Vers 1904, Anna Estorges vint à Paris et fréquenta les milieux lanarchistes individualistes à partir de 1906. Dans ses souvenirs elle décrivait aini son parcours : « …je suis partie vivre ma vie. Je suis allée tout droit chez les intellectuels, parce qu’avec eux, au moins, on peut parler. Les conversations occupent une très grande place chez les anarchistes. Pour commencer, il fallait tout de même que je me colle une étiquette. Est-ce que j’allais être individualiste ou communiste ? Je n’avais pas le choix. Chez les communistes, la femme occupe une place tellement inférieure qu’on ne lui adresse jamais la parole, même quand on se met en ménage avec. Faud dire ce qui est : chez les individualistes, c’est presque la même chose. Bref, j’ai donné ma préférence à l’individualisme ».

Elle épousa Louis Maîtrejean, sellier de son métier et anarchiste individualiste, dont elle eut deux filles. Son mari fut condamné le 9 juin 1910 par la cour d’assises de Melun (Seine-et-Marne) à cinq ans de réclusion et 100 f d’amende pour fabrication et émission de fausse monnaie ; il avait déjà été condamné pour port d’arme à six jours de prison, le 6 novembre 1905.
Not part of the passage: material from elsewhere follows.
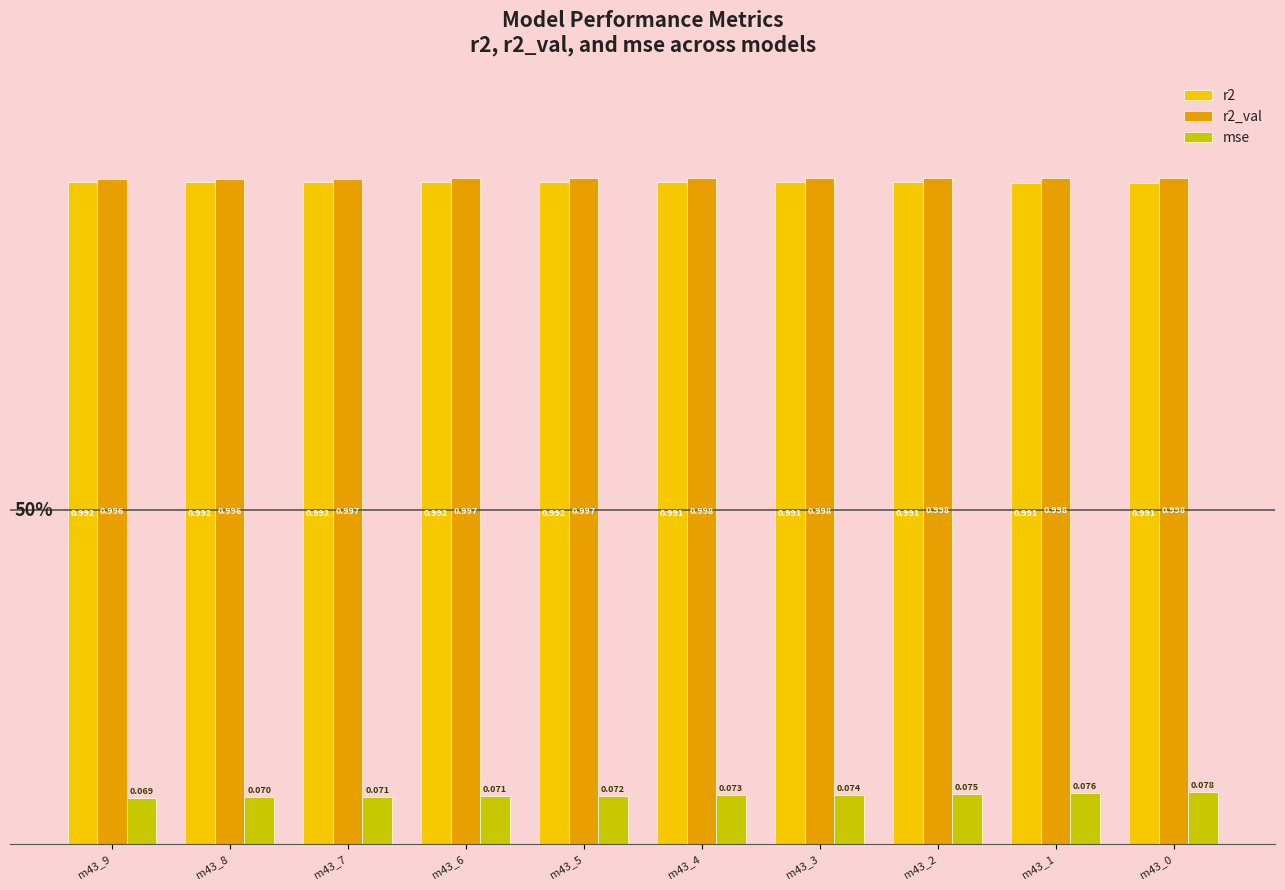

Is the value of r2_val at m43_8 greater than the value of mse at m43_1?

Yes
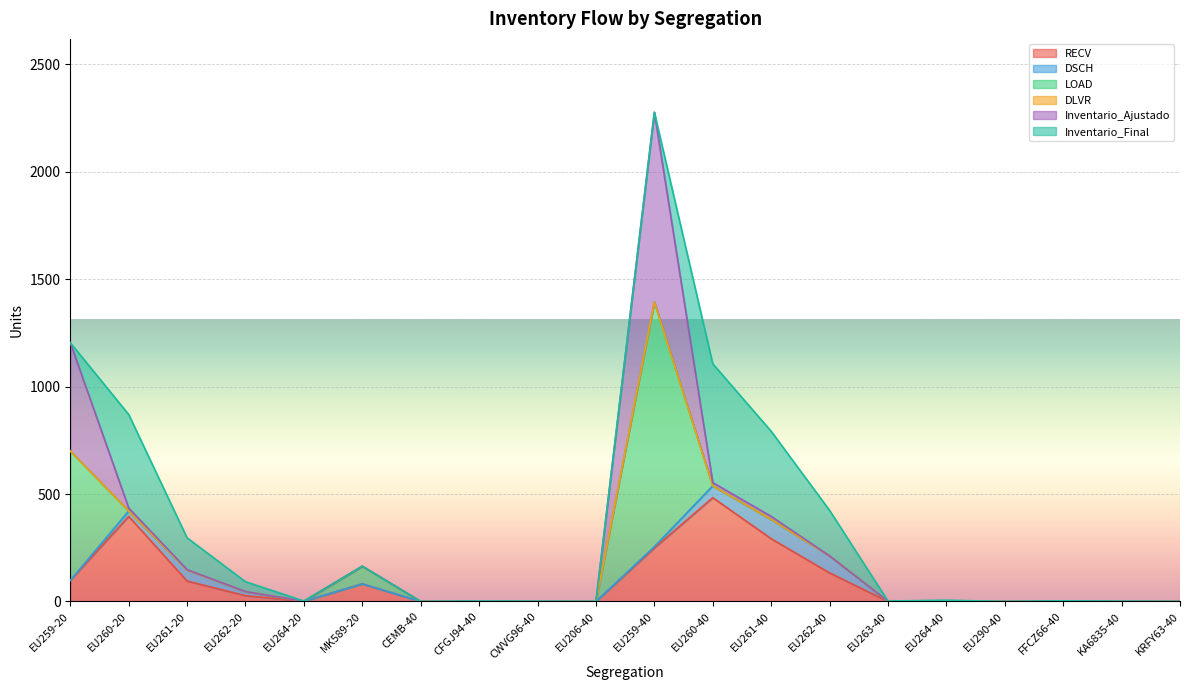

At FFCZ66-40, list the series in order from smallest to largest.

RECV, DSCH, LOAD, Inventario_Ajustado, Inventario_Final, DLVR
Rirette devint alors la compagne de l’anarchiste Maurice Vandamme, dit Mauricius. Elle partit pour la Belgique d’où, selon un rapport de police, elle fut, en août 1909, expulsée ainsi que son ami Kibaltchiche. Dans ses Mémoires, Victor Serge — Kibaltchiche, affirme avoir fait connaissance de Rirette Maîtrejean au siège du journal L’anarchie dont elle fut une première fois directrice, février-décembre 1909. En juillet 1911, Rirette succéda à Lorulot à la direction du journal dont le siège, en octobre, fut transféré de Romainville (Seine) à Paris, rue Fessart, XIXe arr. Elle était à la même époque l’administratrice du journal italien L’Universita popolare (Paris, 1911), dont le directeur était Luigi Molinari et dont le siège était le même que celui de L’anarchie qui était également fréquenté par un groupe de jeunes illégalistes -Callemin, Carouy, Garnier, Valet, Soudy - liés à Jules Bonnot.
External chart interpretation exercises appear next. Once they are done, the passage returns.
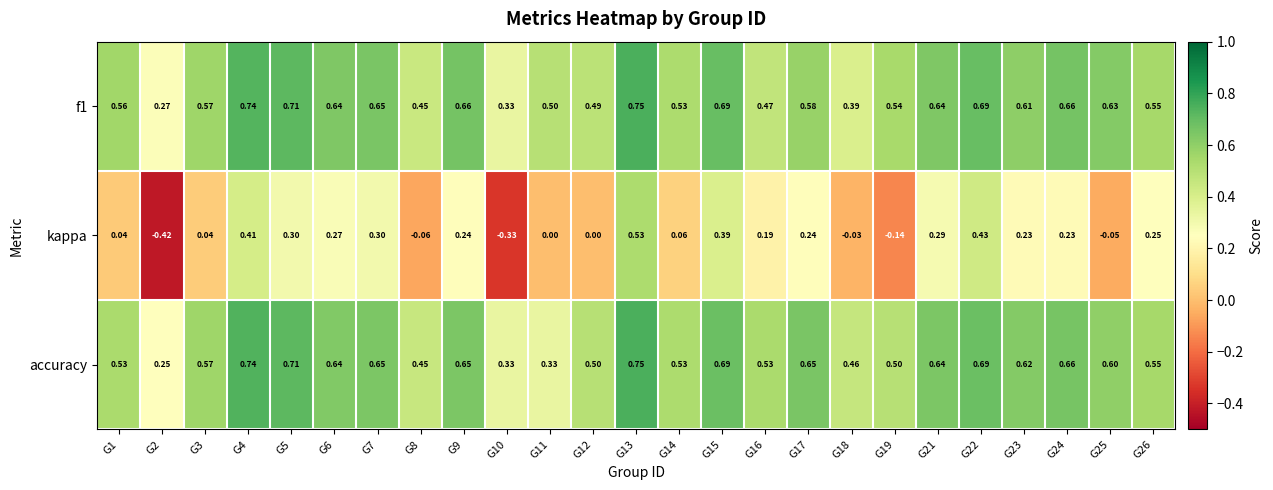

Which series changed the most between G2 and G22?

kappa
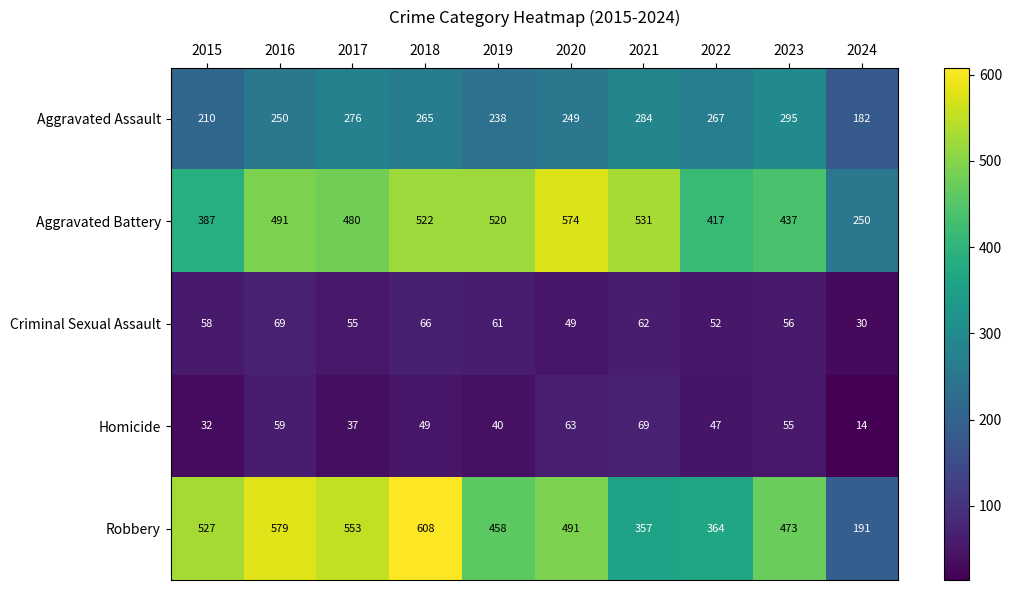

Is it true that Aggravated Assault equals 450 at 2021?

False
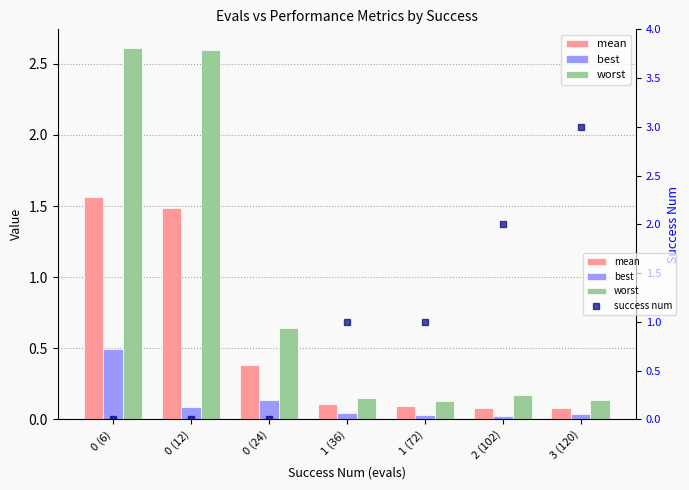

At 0 (24), list the series in order from smallest to largest.

success num, best, mean, worst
Elle participa, semble-t-il aux activités du groupe Les Réfractaires animé par E. Armand et Jacob.

Arrêtée le 20 mars 1912, après que la police ait découvert au siège de L’anarchie, deux revolvers provenant du hold-up de la rue Lafayette, Rirette Maîtrejean comparut devant la cour d’assises de la Seine, le 3 février 1913, sous l’inculpation de recel de malfaiteurs et fut acquittée tandis que son compagnon Kibaltchice était condamné à 5 ans de réclusion. Elle épousa son ami Victor Serge le 4 août 1915 ; elle divorça le 14 février 1927 (Serge se serait-il remarié dès 1919 ?).
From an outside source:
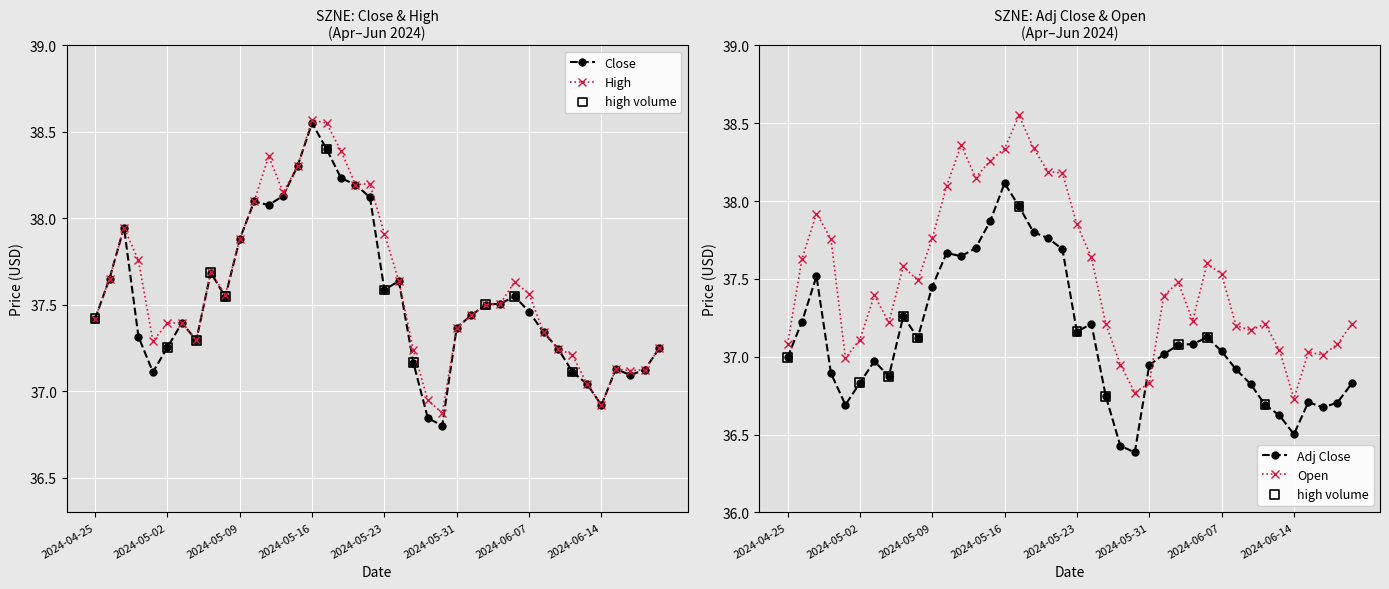

At which category is the sum across all series the highest?

2024-05-16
Dans Souvenirs d’Anarchie, publiés en août 1913 par le journal Le Matin, Rirette Maîtrejean condamna les illégalistes : « Puissent ces mémoires… arrêter sur la pente dangereuse les égarés que de mauvais exemples ou d’imprévoyants desseins destineraient à devenir le jouet, tôt brisé, des illusions illégalistes… Derrière l’illégalisme, il n’y a pas même des idées. Ce qu’on y trouve : de la fausse science et des appétits. Surtout des appétits. Du ridicule aussi et du grotesque… ». À quoi Lorulot répliquait : « C’est du mensonge, de la haine, et surtout de la bêtise […] Et dire que cette honnête dame se fait professeur de morale ! Et dire que ce sont ces gens-là qui m’ont vilipendé, qui nous ont attaqués et salis ! » (L’Idée libre, n° 23, octobre 1913).

Après la guerre de 1914-1918, Rirette Maîtrejean cessa toute activité militante. Cependant, elle collabora à la Revue anarchiste dans les années trente, et elle fut, en 1951, une des premières abonnées de la revue Défense de l’homme. Elle collabora, en 1959, au journal Liberté, fondé par Louis Lecoin.

Admise au syndicat des correcteurs le 1er janvier 1923, elle exerça son métier notamment aux journaux le Soir, Paris-Soir, puis, après la Seconde Guerre mondiale, à Libération jusqu’en 1953.

Rirette Maitrejean mourut à l’hospice de Limeil-Brévannes (Seine-et-Oise) le 14 juin 1968.

En 1988, les éditions la Digitale, à Quimperlé, ont publié ses Souvenirs d’anarchie, rédigés en 1913 et dont une édition suédoise était parue en 1914 (137 p.).